◆ WHAT TO PRODUCE ◆
Render each line from the start of the records through the line containing "The chart shows", inclusive, as a Markdown table with the columns Row and Line. Number the rows, and omit blank lines and the pictures.
=== Section Start ===
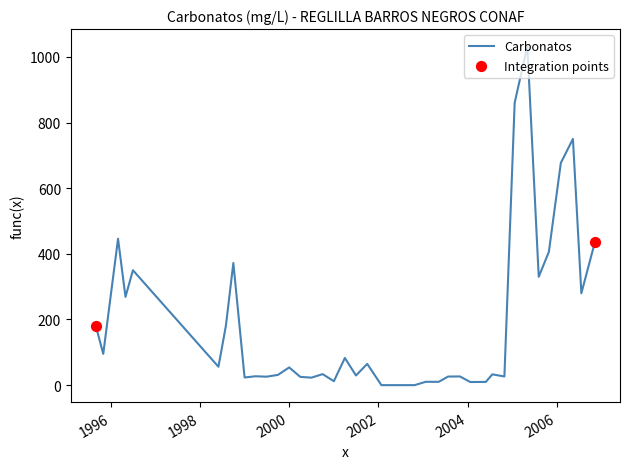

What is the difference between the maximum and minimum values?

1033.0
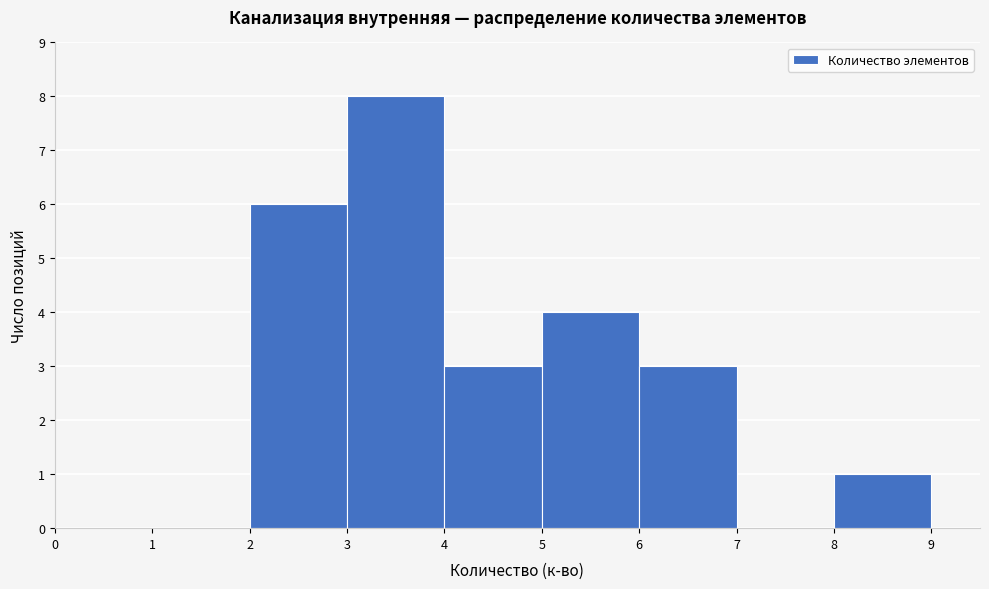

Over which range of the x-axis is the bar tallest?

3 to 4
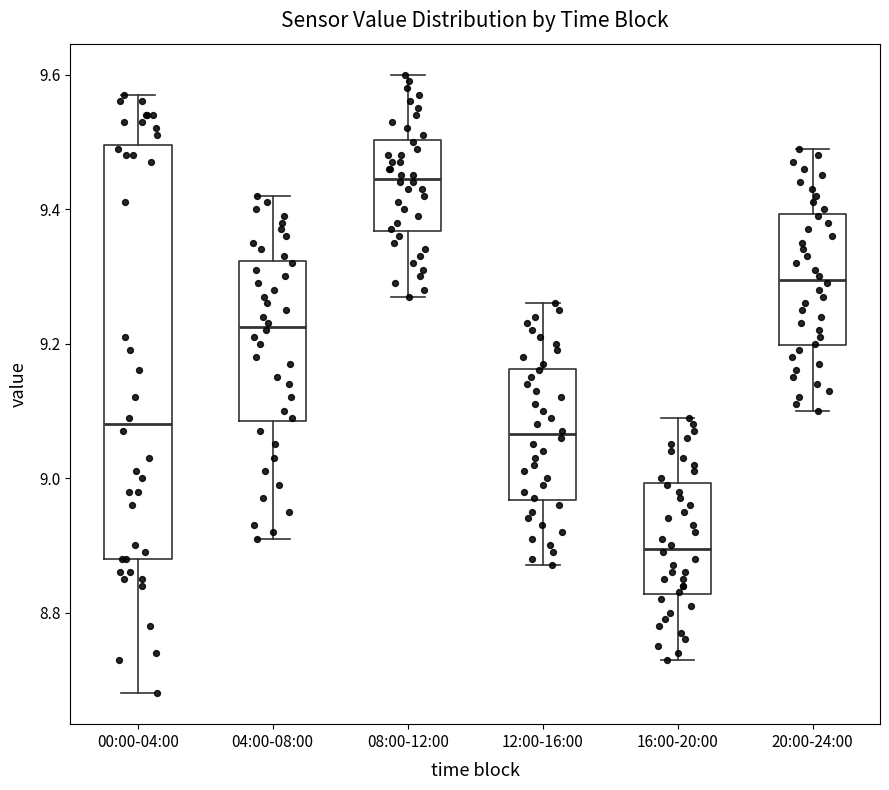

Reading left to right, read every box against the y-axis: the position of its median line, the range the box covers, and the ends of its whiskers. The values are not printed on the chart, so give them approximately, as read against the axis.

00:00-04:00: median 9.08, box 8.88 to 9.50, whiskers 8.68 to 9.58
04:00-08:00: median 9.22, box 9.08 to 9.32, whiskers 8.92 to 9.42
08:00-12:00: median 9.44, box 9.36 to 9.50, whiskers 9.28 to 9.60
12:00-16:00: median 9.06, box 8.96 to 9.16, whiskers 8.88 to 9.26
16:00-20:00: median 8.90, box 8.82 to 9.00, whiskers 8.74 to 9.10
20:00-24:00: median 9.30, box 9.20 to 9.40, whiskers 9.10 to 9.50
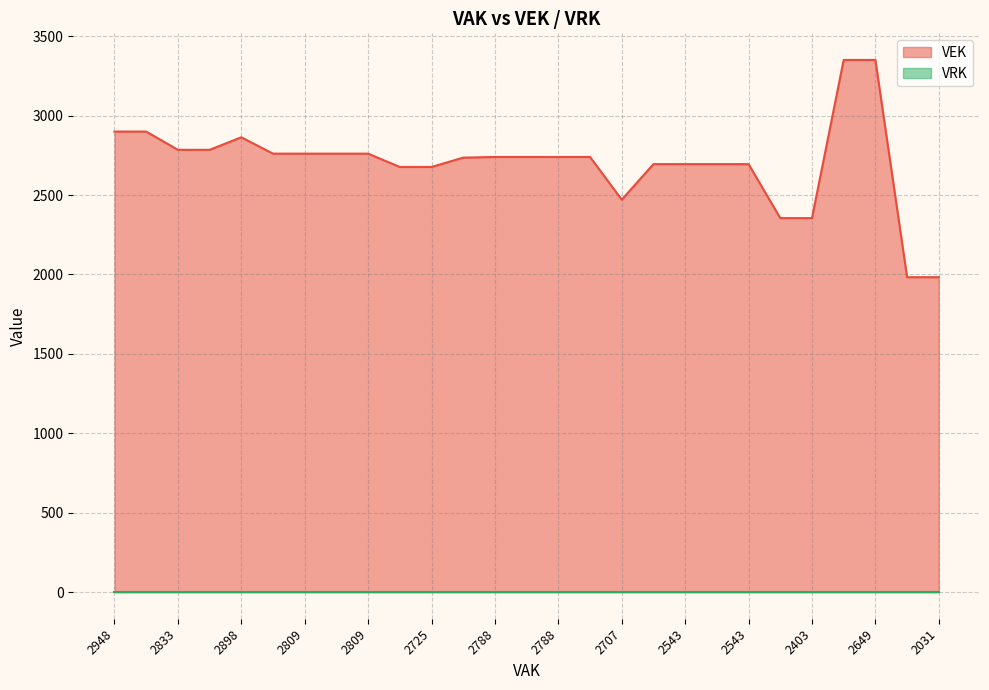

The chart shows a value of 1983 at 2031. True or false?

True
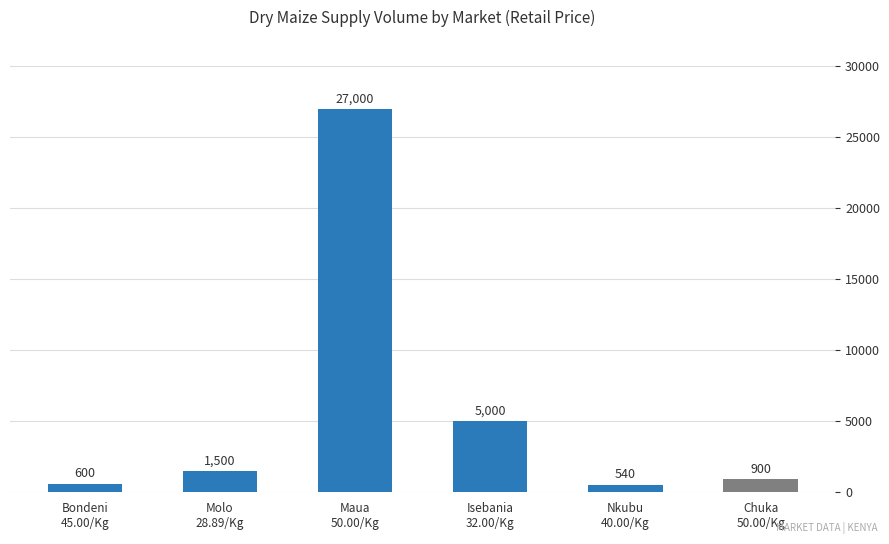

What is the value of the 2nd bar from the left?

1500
=== Section End ===
◆ EXPECTED OUTPUT ◆
| Row | Line |
|---|---|
| 1 | What is the difference between the maximum and minimum values? |
| 2 | 1033.0 |
| 3 | Over which range of the x-axis is the bar tallest? |
| 4 | 3 to 4 |
| 5 | Reading left to right, read every box against the y-axis: the position of its median line, the range the box covers, and the ends of its whiskers. The values are not printed on the chart, so give them approximately, as read against the axis. |
| 6 | 00:00-04:00: median 9.08, box 8.88 to 9.50, whiskers 8.68 to 9.58 |
| 7 | 04:00-08:00: median 9.22, box 9.08 to 9.32, whiskers 8.92 to 9.42 |
| 8 | 08:00-12:00: median 9.44, box 9.36 to 9.50, whiskers 9.28 to 9.60 |
| 9 | 12:00-16:00: median 9.06, box 8.96 to 9.16, whiskers 8.88 to 9.26 |
| 10 | 16:00-20:00: median 8.90, box 8.82 to 9.00, whiskers 8.74 to 9.10 |
| 11 | 20:00-24:00: median 9.30, box 9.20 to 9.40, whiskers 9.10 to 9.50 |
| 12 | The chart shows a value of 1983 at 2031. True or false? |